Ruby knew what came next for her pet tailwind, her fleet of shadowclaw souls trapped in air currents. The next altar could do well with innocent bird-soul. She was banking on life for life, bird-soul for magic seed. Her fingers thumbed through the flashcard deck, divining a 'lesson' to willingly drive the bird wind into the darkness.

She drew a card and her abyssal eyes gleamed in the sunlight: CURIOSITY.

She tossed the card upwards and the breezy bird-souls caught it, caressing the raised gold lettering, and applying the lessons to the enigmatic dark portal.

What is it? The bird-souls collectively thought, zooming into the cryptic gateway—Swishy among them. Let's go see! We have to! We must! They were playful shadowclaws, lovely in their simplicity. Swishy—along with the rest of his avian family—willingly traversed the darkness. They didn't know they were being accepted as payment, trapped, profoundly sealed. And they didn't care.
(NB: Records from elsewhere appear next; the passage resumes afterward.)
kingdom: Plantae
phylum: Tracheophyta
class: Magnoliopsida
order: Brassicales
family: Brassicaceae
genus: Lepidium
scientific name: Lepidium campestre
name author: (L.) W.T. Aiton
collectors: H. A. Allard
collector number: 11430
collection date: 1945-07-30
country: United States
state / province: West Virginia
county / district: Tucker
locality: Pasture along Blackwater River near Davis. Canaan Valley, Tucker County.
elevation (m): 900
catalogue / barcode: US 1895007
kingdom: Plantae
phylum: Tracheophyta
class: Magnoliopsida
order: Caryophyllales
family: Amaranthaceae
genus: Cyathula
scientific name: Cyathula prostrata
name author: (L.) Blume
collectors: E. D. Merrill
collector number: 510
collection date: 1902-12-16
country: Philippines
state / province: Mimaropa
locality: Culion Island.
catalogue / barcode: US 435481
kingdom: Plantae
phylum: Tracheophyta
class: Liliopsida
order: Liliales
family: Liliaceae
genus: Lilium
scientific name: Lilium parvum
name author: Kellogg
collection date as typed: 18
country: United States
The secrets of the pitch were enough to sustain them. For a time, at least.

And in return the altar began to spray Ruby with tan-colored seeds— the beginnings of Straw City's fast-growing and magic wheat.

The flock entered as a single formation, a condensed zephyr, but once immersed in the dark each bird-soul began to separate, one by one by one by one...

The former shadowclaws called for each other, cacaw-ing, or using words they'd blindly gathered from Ruby's card magic, but they couldn't answer or find each other.

Swishy began to hear the accursed words then: lost, wretched, dead inside.

But the only word he'd yet learned was CURIOSITY. So Swishy, formerly a shadowclaw, now settled into his new home, keen on discovering what the darkness was about...

*

The soul connection broke—Swishy was stripped from Ruby's memories. His soul snapped from the dark flurry inside her and returned to himself.

Back to the empty-hearted present, to the soul-deep hurt crackling through Swishy: he watched Ruby throw his heart out the window.

The scarecrow's essence was drawn to a newly formed link, the ground outside feasting off his heart, absorbing its energy, triggering the familiar and turbulent rumbling. The cracks, the crumbling, the distinctly ground-breaking birth of saplings into cloud-tappers, cloud-tappers into sky-piercers, all surrounded by majestic fields of wheat. As the trees and wheat stalks rose, so too did the entire foundation The Curseworks was built upon, ascending heavenwards as the ground released its strained, monstrous growls.

Swishy couldn't make out Ruby's words but understood her glee. He read her lips then, the deliberate enunciation of HARVEST.

A sudden pulling—down to the ground Swishy went. Trey had drawn him to the floor. Swishy clung to his friend's chest, confused, disorientated, dazed. He squeezed and squeezed, knowing that this was what a BROTHER was for.

"Are you okay, Swish?" Trey's voice dripped with worry.

"Sorry..." the boy meekly swished with his hand, "I'm just not myself."

"Yeah...nothing is as it seems around here."

"I'm a bird, a real flap-flap."

"You play too much," Trey laughed. "Don't ever change."

The rumbling continued and Trey pulled him close, closer, and closer still.